(Stored items)

====================

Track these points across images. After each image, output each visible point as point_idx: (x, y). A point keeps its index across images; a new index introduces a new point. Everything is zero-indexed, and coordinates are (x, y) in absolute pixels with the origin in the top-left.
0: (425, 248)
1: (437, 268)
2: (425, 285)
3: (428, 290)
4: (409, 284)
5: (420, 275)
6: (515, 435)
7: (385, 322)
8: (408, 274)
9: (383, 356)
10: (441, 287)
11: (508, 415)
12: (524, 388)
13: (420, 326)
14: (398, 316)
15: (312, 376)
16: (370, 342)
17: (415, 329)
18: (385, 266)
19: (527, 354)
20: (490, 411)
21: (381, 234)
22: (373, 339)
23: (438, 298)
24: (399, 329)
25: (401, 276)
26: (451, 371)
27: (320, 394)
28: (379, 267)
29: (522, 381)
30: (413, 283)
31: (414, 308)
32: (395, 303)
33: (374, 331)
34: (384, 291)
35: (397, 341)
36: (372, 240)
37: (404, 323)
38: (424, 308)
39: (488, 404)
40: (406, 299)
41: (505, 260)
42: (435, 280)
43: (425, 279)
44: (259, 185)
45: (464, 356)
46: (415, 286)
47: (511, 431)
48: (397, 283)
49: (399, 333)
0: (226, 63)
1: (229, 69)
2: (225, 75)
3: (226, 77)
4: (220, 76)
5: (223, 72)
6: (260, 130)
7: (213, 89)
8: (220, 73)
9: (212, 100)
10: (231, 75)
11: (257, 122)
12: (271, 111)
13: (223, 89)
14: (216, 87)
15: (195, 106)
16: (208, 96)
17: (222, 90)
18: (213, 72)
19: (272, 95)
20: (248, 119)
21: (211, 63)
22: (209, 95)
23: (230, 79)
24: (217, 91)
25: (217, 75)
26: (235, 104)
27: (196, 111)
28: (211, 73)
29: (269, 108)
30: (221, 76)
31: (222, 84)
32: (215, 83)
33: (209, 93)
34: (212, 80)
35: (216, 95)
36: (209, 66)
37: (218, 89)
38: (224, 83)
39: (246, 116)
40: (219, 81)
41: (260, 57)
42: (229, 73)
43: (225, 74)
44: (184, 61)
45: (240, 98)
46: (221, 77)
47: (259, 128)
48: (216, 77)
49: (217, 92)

====================

WORK TO COMPLETE ▸ With the line holding "14: (398, 316)" as the first and the line holding "48: (397, 283)" as the last, set down that range of the entries above exactly, and nothing else.

EXERCISE SOLUTION ▸
14: (398, 316)
15: (312, 376)
16: (370, 342)
17: (415, 329)
18: (385, 266)
19: (527, 354)
20: (490, 411)
21: (381, 234)
22: (373, 339)
23: (438, 298)
24: (399, 329)
25: (401, 276)
26: (451, 371)
27: (320, 394)
28: (379, 267)
29: (522, 381)
30: (413, 283)
31: (414, 308)
32: (395, 303)
33: (374, 331)
34: (384, 291)
35: (397, 341)
36: (372, 240)
37: (404, 323)
38: (424, 308)
39: (488, 404)
40: (406, 299)
41: (505, 260)
42: (435, 280)
43: (425, 279)
44: (259, 185)
45: (464, 356)
46: (415, 286)
47: (511, 431)
48: (397, 283)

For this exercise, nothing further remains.